Your instructions: Update the lines below, putting "a separate mask for each class" in place of "one mask per class present" and leaving everything else unchanged.

[Working data start]

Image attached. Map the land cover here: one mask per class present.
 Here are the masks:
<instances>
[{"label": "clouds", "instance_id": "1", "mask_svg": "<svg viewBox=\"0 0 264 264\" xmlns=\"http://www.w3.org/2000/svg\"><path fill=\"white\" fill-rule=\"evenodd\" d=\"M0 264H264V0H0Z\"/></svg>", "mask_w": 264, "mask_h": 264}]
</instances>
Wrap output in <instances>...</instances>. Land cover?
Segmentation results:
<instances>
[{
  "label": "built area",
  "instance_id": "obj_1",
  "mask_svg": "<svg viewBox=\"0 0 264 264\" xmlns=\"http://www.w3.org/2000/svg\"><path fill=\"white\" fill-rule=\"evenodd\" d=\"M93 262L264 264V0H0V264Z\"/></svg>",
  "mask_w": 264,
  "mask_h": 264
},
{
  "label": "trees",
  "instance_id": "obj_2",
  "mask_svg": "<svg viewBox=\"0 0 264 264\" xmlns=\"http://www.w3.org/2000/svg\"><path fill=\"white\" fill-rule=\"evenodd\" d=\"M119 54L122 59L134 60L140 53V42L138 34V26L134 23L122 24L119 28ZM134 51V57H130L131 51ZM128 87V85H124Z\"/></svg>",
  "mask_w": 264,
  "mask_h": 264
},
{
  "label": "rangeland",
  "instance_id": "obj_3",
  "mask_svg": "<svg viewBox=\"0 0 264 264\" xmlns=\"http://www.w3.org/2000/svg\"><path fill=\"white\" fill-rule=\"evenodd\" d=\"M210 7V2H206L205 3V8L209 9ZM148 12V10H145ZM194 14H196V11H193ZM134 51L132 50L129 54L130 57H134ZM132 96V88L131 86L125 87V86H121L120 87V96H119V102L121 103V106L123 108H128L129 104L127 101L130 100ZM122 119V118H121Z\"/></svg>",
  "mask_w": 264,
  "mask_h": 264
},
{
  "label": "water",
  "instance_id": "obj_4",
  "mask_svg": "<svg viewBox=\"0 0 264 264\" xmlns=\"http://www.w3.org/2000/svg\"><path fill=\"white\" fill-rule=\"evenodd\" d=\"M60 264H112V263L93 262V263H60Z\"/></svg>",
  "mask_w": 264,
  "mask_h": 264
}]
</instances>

[Working data end]

Response for this exercise:
Image attached. Map the land cover here: a separate mask for each class.
 Here are the masks:
<instances>
[{"label": "clouds", "instance_id": "1", "mask_svg": "<svg viewBox=\"0 0 264 264\" xmlns=\"http://www.w3.org/2000/svg\"><path fill=\"white\" fill-rule=\"evenodd\" d=\"M0 264H264V0H0Z\"/></svg>", "mask_w": 264, "mask_h": 264}]
</instances>
Wrap output in <instances>...</instances>. Land cover?
Segmentation results:
<instances>
[{
  "label": "built area",
  "instance_id": "obj_1",
  "mask_svg": "<svg viewBox=\"0 0 264 264\" xmlns=\"http://www.w3.org/2000/svg\"><path fill=\"white\" fill-rule=\"evenodd\" d=\"M93 262L264 264V0H0V264Z\"/></svg>",
  "mask_w": 264,
  "mask_h": 264
},
{
  "label": "trees",
  "instance_id": "obj_2",
  "mask_svg": "<svg viewBox=\"0 0 264 264\" xmlns=\"http://www.w3.org/2000/svg\"><path fill=\"white\" fill-rule=\"evenodd\" d=\"M119 54L122 59L134 60L140 53V42L138 34V26L134 23L122 24L119 28ZM134 51V57H130L131 51ZM128 87V85H124Z\"/></svg>",
  "mask_w": 264,
  "mask_h": 264
},
{
  "label": "rangeland",
  "instance_id": "obj_3",
  "mask_svg": "<svg viewBox=\"0 0 264 264\" xmlns=\"http://www.w3.org/2000/svg\"><path fill=\"white\" fill-rule=\"evenodd\" d=\"M210 7V2H206L205 3V8L209 9ZM148 12V10H145ZM194 14H196V11H193ZM134 51L132 50L129 54L130 57H134ZM132 96V88L131 86L125 87V86H121L120 87V96H119V102L121 103V106L123 108H128L129 104L127 101L130 100ZM122 119V118H121Z\"/></svg>",
  "mask_w": 264,
  "mask_h": 264
},
{
  "label": "water",
  "instance_id": "obj_4",
  "mask_svg": "<svg viewBox=\"0 0 264 264\" xmlns=\"http://www.w3.org/2000/svg\"><path fill=\"white\" fill-rule=\"evenodd\" d=\"M60 264H112V263L93 262V263H60Z\"/></svg>",
  "mask_w": 264,
  "mask_h": 264
}]
</instances>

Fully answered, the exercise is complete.